White-faced, Sister Anne reappeared in the doorway. “Sorry,” she said. Her large, hazel eyes avoided the floor. The old nun just nodded. In the silence, Mary Helen could hear the younger woman swallow. “What happened?” Anne asked, hardly managing to get her tongue around the words.
“It looks as if that statue may have fallen on him.” Mary Helen pointed to a large, bronze figurine of a medieval nobleman. It lay on the blood-drenched carpet several feet behind the professor’s head.
“Where did it come from?” Anne asked, without looking down.
“Up there. I noticed it the other morning when I was here.” Mary Helen swiveled her chair toward the bookcase. A small space at the end of the third shelf was vacant. “The quake must have knocked it off the shelf.”

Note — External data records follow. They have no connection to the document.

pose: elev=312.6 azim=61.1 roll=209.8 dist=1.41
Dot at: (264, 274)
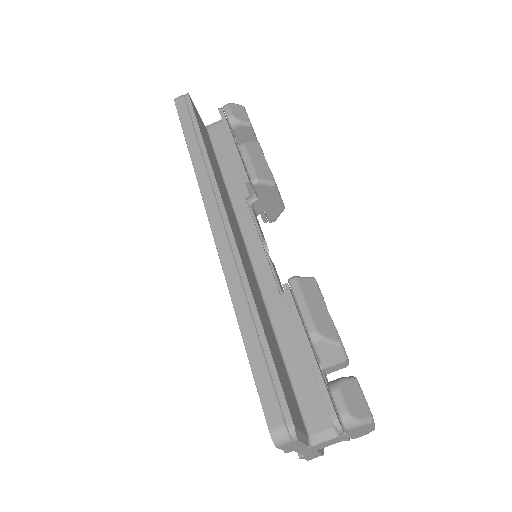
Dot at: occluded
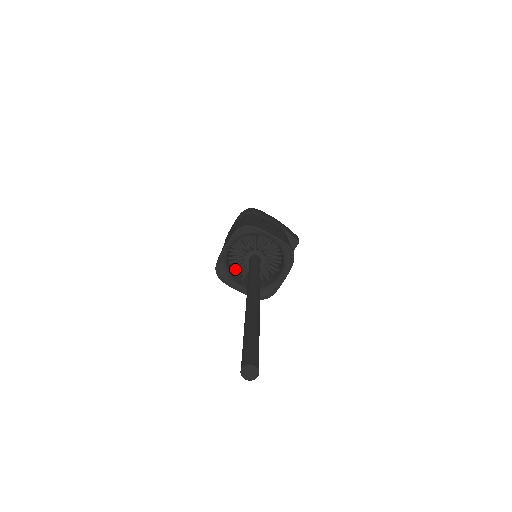
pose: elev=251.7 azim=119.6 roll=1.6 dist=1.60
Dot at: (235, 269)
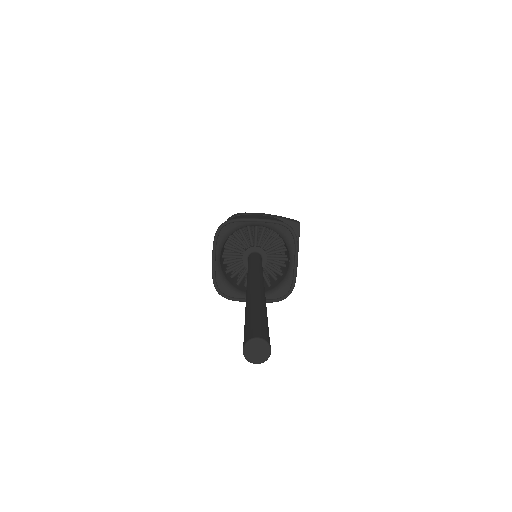
Dot at: (239, 281)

“What a freak accident! Nothing else seems disturbed!”
“We’d better not touch anything until the police arrive,” Mary Helen warned her, unnecessarily. They always said that in all the mysteries she’d read.
Anne looked at her. “That’s for murder. This was just an accident. A freak accident.”
The whine of a siren filled the small office. A black-and-white patrol car rolled up in front of the college. Its rotating light threw long shadows in the semidark room. A police radio could be heard in the distance, and two doors slammed shut.
Heavy footsteps clambered up the marble staircase. The outer office lights flipped on. Two of the burliest policemen Mary Helen had ever seen filled the doorway.
“Evening, Sisters.” Both officers removed their hats.
Good Catholic boys, Mary Helen observed, watching Sister Eileen sandwich her way between the men. Sister Eileen was leading a small ascetic-looking Jesuit carrying the holy oils. Somberly, the priest knelt beside the professor’s body and began the sacred words of anointing.
The three nuns sat quietly on a bench in Professor Villanueva’s outer office. “Just in case we have any more questions,” one of the patrolmen had said. Mary Helen could hardly believe that it was only three days ago that she had first set foot in this room.